Thursday, April 13, 2017
Let's Change the Lectionary
I've written a sermon for Maundy Thursday, which I will post later tonight. For now, I want to dive into some church geekery (you've been warned) and ask whether we are doing our people a disservice by presenting non-continuous lessons during Holy Week. In short, I think we need to swap the Easter Vigil and Easter Day gospel lessons, and here's why.
In the church geek circles where I love to reside, I have heard significant discussion on the gospel reading for Palm Sunday. "This is the Sunday of Jesus' triumphant entry into Jerusalem," it is argued. "Why would we skip to the end of the week and read the passion?" Good point. In churches where the Liturgy of the Palms is observed, we read the story of Jesus riding into Jerusalem on a donkey/colt while the people scatter their cloaks and tree branches along the road, but, during the Eucharist itself, the gospel is always the passion. I've heard many people argue that we should leave Palm Sunday as the Sunday of the entry and save the passion for Good Friday, where it belongs. Some have suggested that this passion-forward arrangement is a concession to those who cannot (or will not) make it to church during the week. Behind that argument seems to be a desire to recapture the way we used to do things and to quit giving people another excuse not to come to church on Good Friday by allowing them to experience the passion five days early. But how newfangled is that tradition?

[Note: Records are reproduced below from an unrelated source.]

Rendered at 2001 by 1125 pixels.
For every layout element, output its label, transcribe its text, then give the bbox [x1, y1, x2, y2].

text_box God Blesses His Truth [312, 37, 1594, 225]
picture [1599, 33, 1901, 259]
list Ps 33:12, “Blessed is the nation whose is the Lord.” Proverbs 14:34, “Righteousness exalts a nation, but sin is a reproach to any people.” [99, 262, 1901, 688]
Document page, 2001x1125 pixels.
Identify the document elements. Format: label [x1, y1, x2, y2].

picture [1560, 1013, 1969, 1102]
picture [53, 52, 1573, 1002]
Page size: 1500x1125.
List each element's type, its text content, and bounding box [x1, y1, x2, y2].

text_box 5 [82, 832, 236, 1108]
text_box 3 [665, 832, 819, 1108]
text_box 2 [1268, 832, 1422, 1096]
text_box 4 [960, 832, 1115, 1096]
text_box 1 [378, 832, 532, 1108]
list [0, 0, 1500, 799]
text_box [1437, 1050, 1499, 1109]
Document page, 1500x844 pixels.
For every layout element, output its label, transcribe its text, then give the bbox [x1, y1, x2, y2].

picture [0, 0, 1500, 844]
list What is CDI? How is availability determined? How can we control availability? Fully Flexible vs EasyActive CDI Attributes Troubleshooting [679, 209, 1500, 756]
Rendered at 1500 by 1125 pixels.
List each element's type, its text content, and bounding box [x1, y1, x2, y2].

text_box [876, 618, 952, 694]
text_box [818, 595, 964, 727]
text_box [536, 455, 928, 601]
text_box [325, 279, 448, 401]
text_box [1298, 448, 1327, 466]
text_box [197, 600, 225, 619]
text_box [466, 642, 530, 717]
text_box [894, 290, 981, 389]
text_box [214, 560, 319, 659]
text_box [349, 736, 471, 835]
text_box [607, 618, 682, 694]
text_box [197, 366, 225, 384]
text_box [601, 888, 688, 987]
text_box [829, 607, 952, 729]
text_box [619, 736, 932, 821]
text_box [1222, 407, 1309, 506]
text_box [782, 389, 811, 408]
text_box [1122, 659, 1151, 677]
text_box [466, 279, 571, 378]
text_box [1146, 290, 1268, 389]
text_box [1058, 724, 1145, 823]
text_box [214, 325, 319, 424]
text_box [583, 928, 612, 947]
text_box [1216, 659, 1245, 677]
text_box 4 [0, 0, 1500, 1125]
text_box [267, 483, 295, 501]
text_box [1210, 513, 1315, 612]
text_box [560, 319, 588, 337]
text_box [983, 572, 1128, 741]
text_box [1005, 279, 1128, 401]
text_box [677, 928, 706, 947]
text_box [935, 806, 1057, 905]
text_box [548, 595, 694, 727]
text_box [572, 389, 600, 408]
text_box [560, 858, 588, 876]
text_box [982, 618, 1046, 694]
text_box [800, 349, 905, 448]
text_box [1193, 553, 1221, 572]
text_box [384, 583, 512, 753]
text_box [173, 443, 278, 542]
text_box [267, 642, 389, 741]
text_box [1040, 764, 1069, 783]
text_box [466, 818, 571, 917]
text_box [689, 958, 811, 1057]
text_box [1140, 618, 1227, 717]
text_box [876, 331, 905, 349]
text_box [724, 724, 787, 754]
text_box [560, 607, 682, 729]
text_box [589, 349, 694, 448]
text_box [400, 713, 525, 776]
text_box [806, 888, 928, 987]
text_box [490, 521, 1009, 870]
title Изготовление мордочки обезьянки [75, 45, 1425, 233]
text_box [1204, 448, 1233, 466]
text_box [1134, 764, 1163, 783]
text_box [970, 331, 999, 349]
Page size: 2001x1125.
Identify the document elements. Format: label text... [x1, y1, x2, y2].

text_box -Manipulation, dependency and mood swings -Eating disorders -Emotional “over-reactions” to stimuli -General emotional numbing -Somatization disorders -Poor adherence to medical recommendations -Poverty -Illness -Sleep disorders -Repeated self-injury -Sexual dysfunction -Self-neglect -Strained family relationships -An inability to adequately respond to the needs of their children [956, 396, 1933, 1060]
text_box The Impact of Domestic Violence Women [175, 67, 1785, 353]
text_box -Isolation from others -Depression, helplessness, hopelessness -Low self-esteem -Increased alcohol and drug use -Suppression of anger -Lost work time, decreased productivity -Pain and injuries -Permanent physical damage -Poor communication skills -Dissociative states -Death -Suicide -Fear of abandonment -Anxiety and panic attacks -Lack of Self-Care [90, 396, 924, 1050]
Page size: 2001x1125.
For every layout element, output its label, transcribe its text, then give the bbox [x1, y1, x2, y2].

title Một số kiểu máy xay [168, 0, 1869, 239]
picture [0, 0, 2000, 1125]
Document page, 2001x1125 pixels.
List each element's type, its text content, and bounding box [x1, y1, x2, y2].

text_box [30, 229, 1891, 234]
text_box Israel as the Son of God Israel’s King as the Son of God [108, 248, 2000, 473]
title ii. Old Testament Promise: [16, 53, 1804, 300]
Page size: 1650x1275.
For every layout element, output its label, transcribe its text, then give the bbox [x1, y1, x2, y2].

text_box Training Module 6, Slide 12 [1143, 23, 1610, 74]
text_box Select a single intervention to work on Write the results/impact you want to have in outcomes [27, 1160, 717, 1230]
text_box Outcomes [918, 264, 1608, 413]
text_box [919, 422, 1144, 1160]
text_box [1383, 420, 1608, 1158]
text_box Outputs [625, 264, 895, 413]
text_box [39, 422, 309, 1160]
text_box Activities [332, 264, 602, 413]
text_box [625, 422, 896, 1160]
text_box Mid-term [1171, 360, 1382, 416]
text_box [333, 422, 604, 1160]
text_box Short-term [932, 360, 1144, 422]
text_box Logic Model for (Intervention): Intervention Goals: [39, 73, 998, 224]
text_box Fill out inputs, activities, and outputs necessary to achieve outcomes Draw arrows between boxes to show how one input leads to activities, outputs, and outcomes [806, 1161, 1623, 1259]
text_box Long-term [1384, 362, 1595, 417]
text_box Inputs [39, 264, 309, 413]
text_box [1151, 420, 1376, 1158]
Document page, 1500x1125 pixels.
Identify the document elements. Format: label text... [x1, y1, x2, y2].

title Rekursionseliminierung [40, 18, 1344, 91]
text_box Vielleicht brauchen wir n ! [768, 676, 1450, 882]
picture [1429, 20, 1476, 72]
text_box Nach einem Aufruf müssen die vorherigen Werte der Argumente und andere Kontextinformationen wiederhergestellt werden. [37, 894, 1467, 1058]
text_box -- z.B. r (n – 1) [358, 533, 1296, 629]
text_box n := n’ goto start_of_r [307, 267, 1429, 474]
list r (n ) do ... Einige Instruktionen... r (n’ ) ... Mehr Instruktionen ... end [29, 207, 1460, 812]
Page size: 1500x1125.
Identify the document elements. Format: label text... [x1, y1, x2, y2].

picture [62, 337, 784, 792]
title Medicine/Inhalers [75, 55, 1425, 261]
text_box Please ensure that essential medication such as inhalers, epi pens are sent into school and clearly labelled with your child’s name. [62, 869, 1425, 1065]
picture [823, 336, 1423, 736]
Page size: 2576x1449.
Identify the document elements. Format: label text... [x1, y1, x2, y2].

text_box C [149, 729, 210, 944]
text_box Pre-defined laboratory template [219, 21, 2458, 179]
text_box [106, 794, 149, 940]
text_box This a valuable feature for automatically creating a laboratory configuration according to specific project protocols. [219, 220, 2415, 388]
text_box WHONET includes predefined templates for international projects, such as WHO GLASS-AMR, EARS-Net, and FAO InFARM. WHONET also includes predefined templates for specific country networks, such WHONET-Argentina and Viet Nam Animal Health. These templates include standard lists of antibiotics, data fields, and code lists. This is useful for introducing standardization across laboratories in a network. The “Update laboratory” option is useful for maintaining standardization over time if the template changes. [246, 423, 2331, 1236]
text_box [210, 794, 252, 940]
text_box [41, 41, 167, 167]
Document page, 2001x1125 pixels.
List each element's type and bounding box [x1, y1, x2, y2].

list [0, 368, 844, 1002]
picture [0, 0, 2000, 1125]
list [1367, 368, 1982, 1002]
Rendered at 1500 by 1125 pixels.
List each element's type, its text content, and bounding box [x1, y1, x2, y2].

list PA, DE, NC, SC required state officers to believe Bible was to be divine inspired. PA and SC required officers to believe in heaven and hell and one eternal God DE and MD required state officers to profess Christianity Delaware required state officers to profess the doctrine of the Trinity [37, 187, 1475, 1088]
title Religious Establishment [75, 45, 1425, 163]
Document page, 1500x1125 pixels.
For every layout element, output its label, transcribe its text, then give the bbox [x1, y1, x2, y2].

The 1928 Prayer Book calls the Fifth Sunday in Lent "Passion Sunday" and uses it to inaugurate "Passiontide." Likewise, the gospel lesson appointed for Palm Sunday is Matthew 27--not the triumphant entry but the passion. There is no reading for the entry into Jerusalem. Guess what? That's been the lesson for Palm Sunday since at least 1662, when the BCP published that year also prescribed Matthew 27 as the gospel lesson (though there is provision for Matthew 21 and the triumphal entry if there is "more than one celebration," which presumes an additional service like our Liturgy of the Palms). So let's get rid of the "concession" argument. This isn't about yielding to overburdened schedules. This is about celebrating the Passion of our Lord on a Sunday--putting the principle sacrifice of Jesus on the principle day of worship.
But how do we follow that up? How do we connect what happens on Palm Sunday with what happens on Easter Day?
The gospel reading for Palm Sunday is always the passion narrative of whichever gospel account is featured during the year of the lectionary. In Year A (this year), it's Matthew; Year B is Mark; Year C is Luke. The people who come to church on Palm Sunday and hear the passion story, hear the synoptic version. But when they come back to church on Easter Day, they hear John's account of the resurrection. Granted, the synoptic account is a permitted secondary option, but the primary reading done in most churches on Easter Day is from John.
What about the triduum? What about the people who do come to church on Maundy Thursday, Good Friday, and Holy Saturday? What about the people who celebrate the resurrection with the Easter Vigil? Again, there's a discontinuity. The first part of the three-day journey is from John. Maundy Thursday is the Last Supper in John 13. Good Friday presents the passion account in John 18 & 19. Holy Saturday disrupts that slightly with Matthew 27 as the primary option but does provide John 19 as a secondary choice. And the Easter Vigil? After journeying through John, John, and (optionally) John, we're back in the synoptic account: Matthew in Year A, Mark in Year B, and Luke in Year C. But ask yourself who is more likely to attend the Vigil--those who only heard the passion on Palm Sunday or those who made the trip to church on Good Friday?
We are missing an opportunity for continuity. The resurrection story in John's account is not an option at the Vigil, and it should be. I don't mind having the synoptic option, but, for congregations that have made the intentional trek through John's telling of the story, to burst forth with an earthquake and guards guarding the tomb when we didn't hear any evidence of that in the passion story on Friday misses the chance to see the journey as a contiguous whole.
I'm sure there are good reasons for leaving it the way it is, but I can't think of them. If we're going to read the synoptic passion account on Palm Sunday, let's read the synoptic resurrection account on Easter Day. To the faithful who have journeyed through Maundy Thursday, Good Friday, and Holy Saturday with John's telling of the story, let's allow them to hear the conclusion of the journey the way they started it--in John.